## ABOUT THIS EXERCISE
Transcribe every record as it stands and set the images aside.
──────── LISTED RECORDS
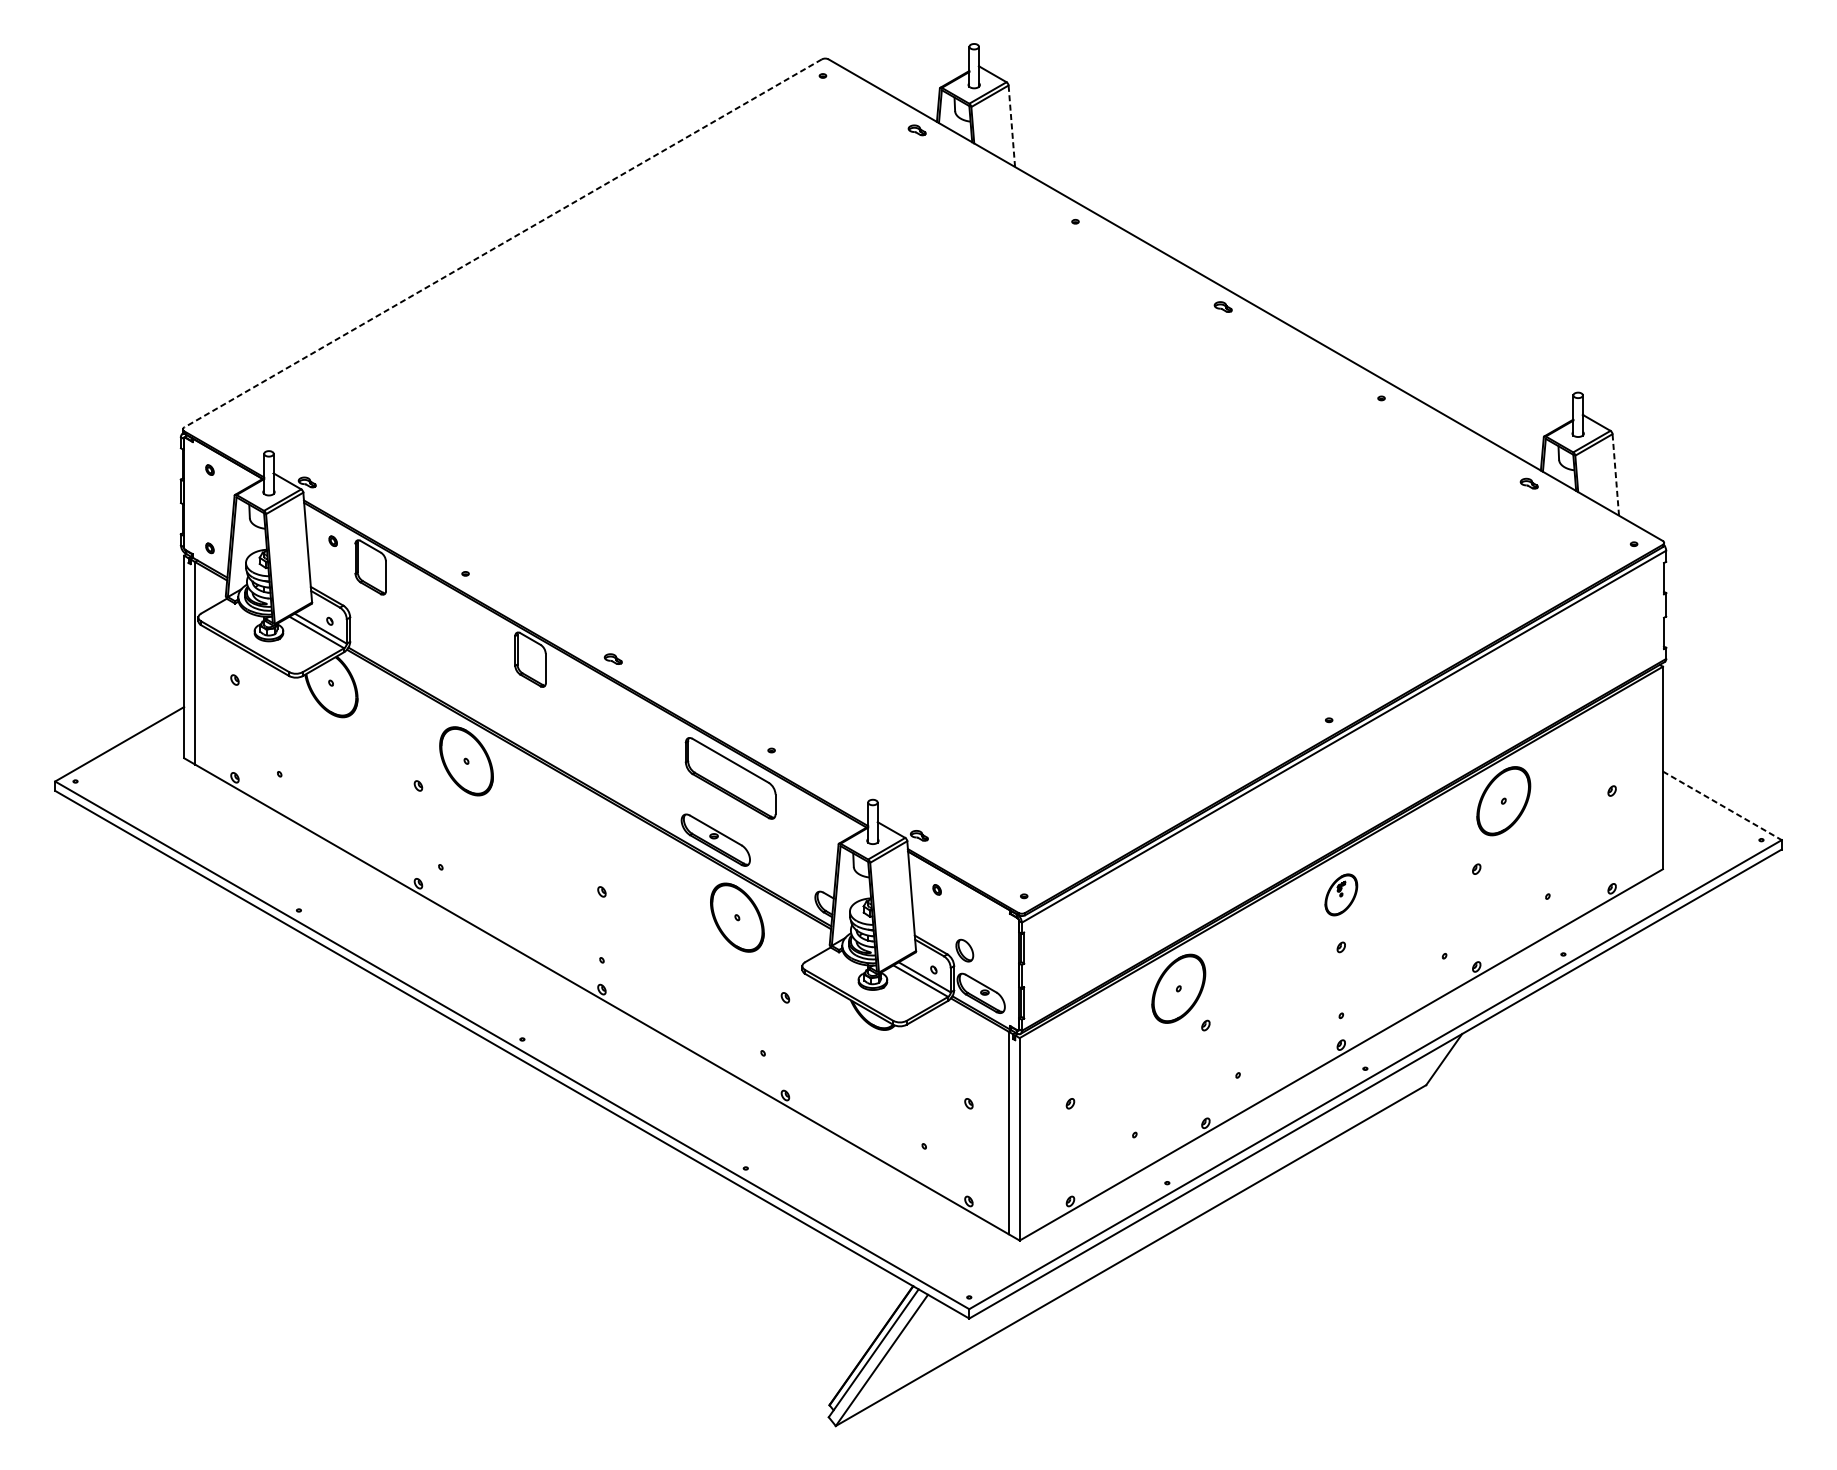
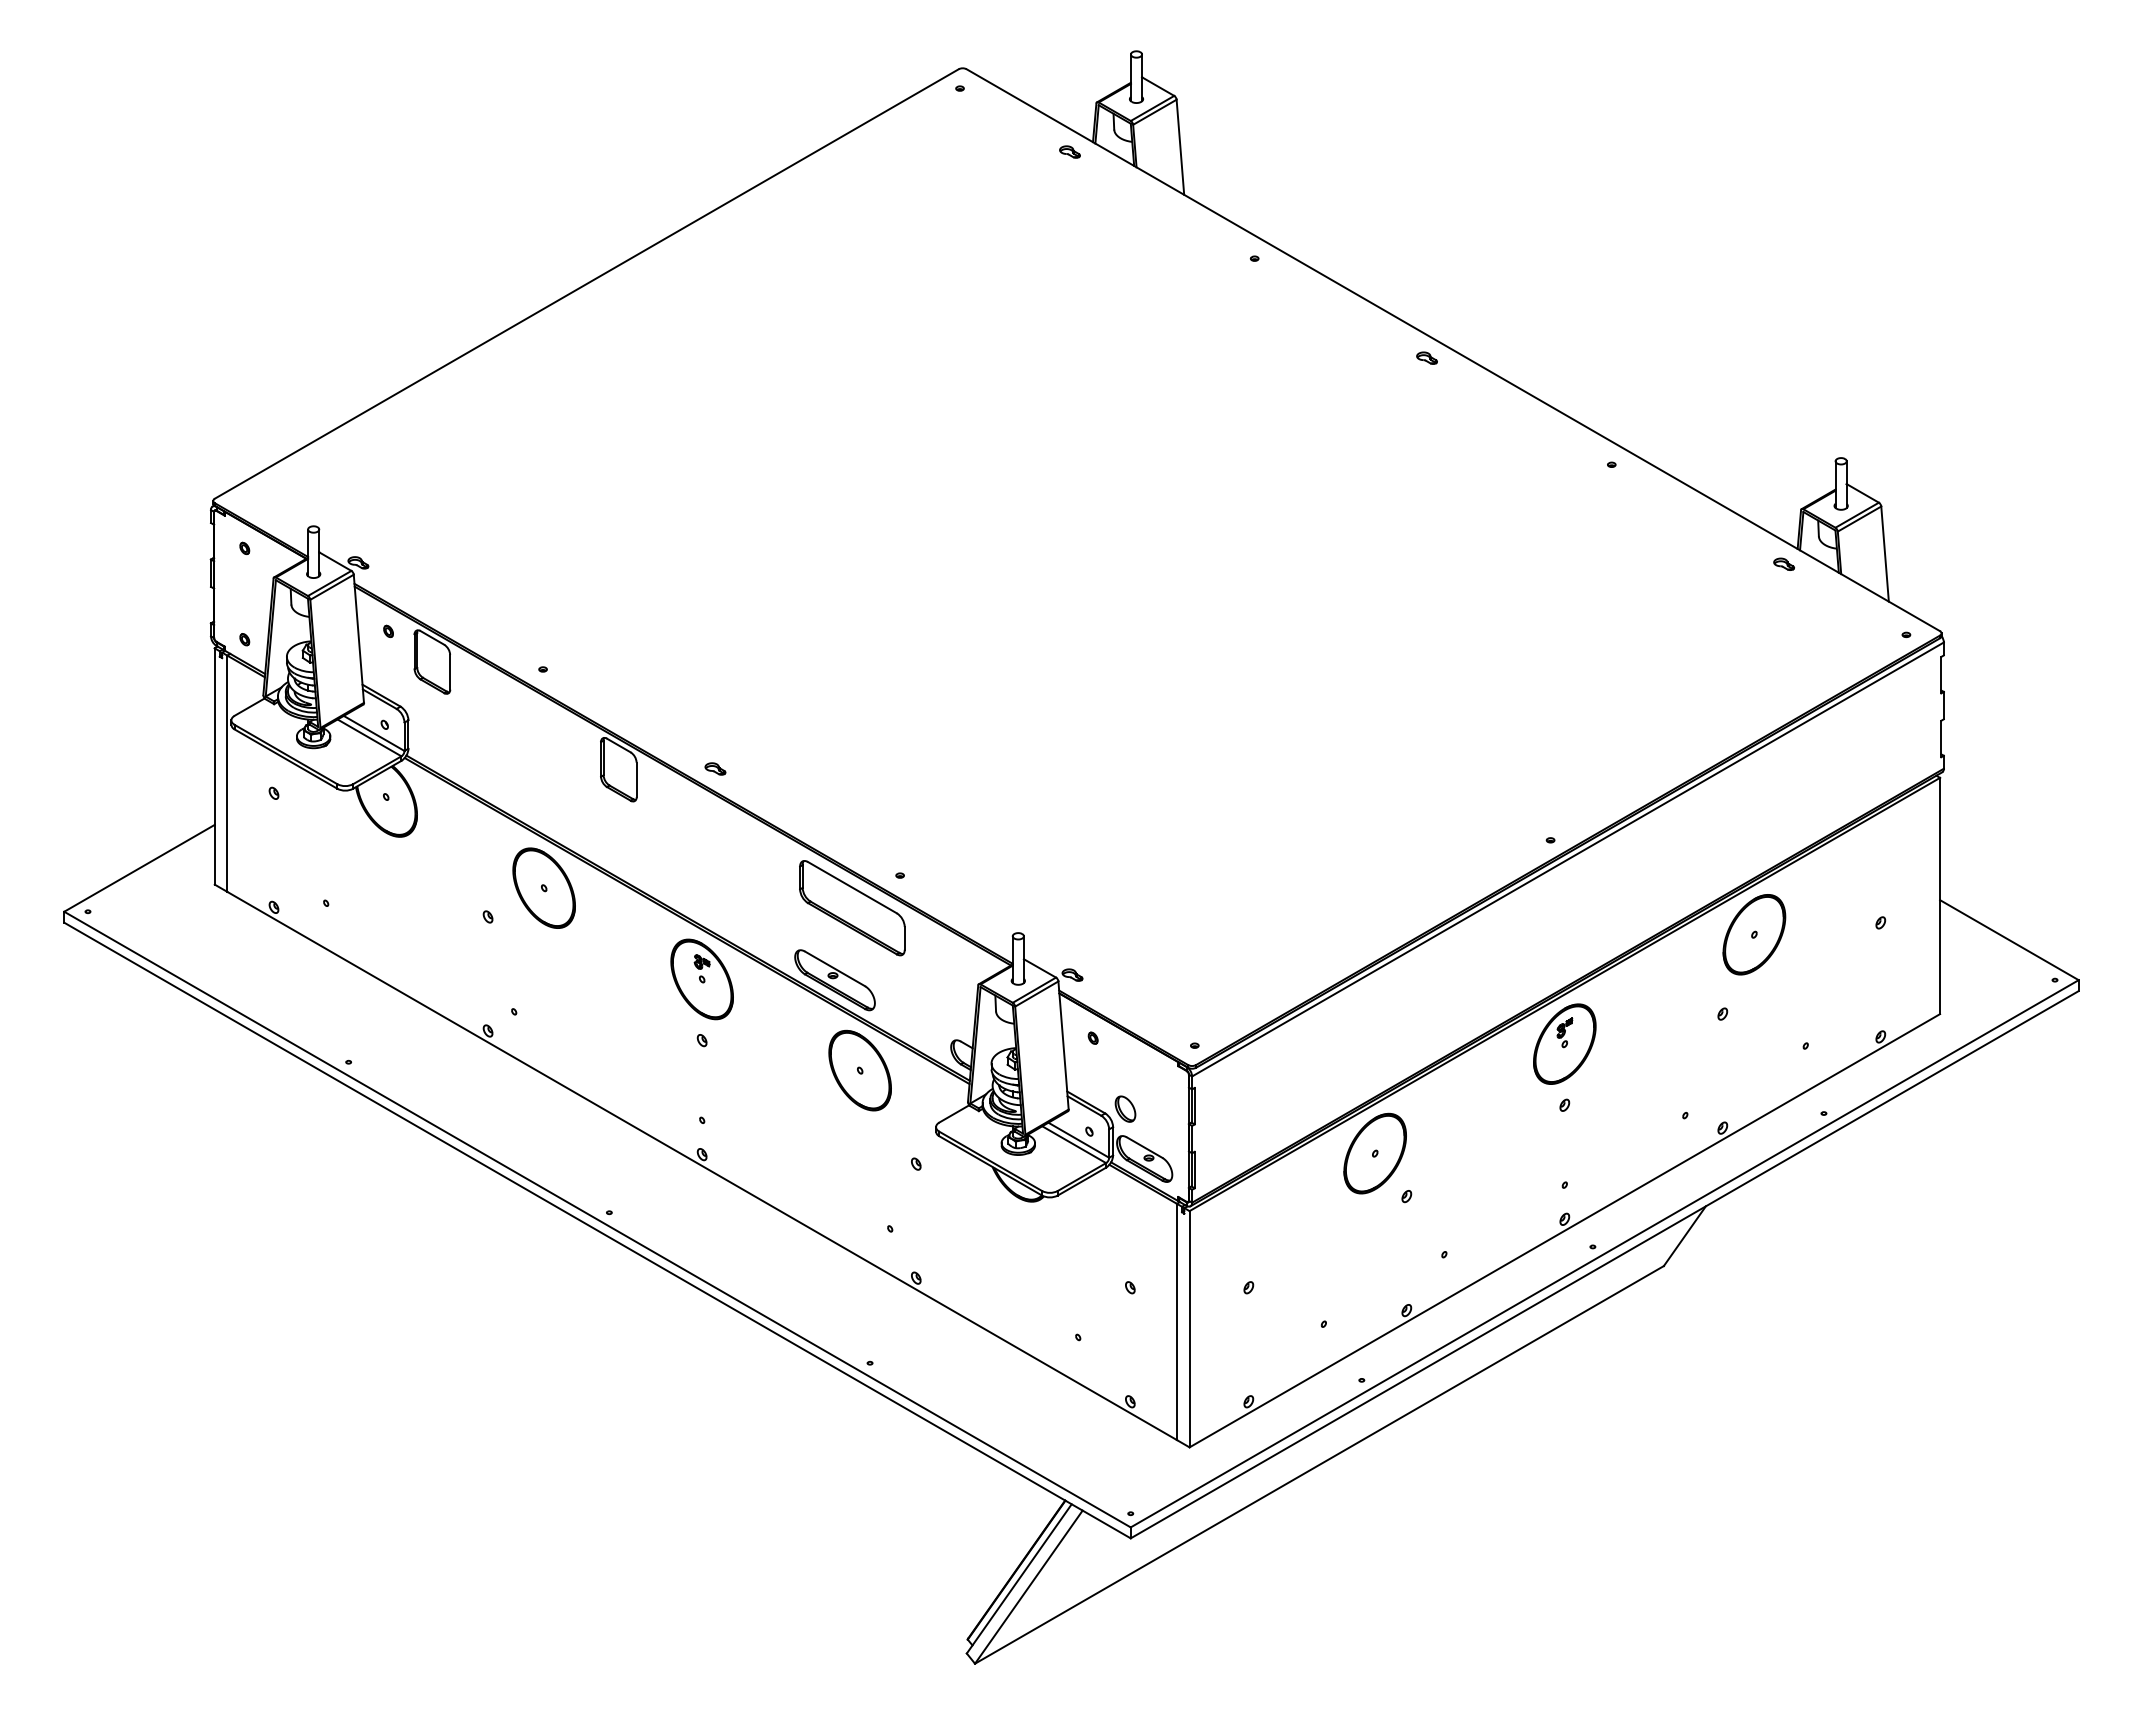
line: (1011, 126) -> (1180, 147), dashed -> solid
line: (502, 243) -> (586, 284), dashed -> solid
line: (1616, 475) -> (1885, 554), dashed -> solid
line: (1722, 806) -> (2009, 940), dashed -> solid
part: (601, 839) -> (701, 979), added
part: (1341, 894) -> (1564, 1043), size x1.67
────────────────
## RESULT
line: (1011, 126) -> (1180, 147), dashed -> solid
line: (502, 243) -> (586, 284), dashed -> solid
line: (1616, 475) -> (1885, 554), dashed -> solid
line: (1722, 806) -> (2009, 940), dashed -> solid
part: (601, 839) -> (701, 979), added
part: (1341, 894) -> (1564, 1043), size x1.67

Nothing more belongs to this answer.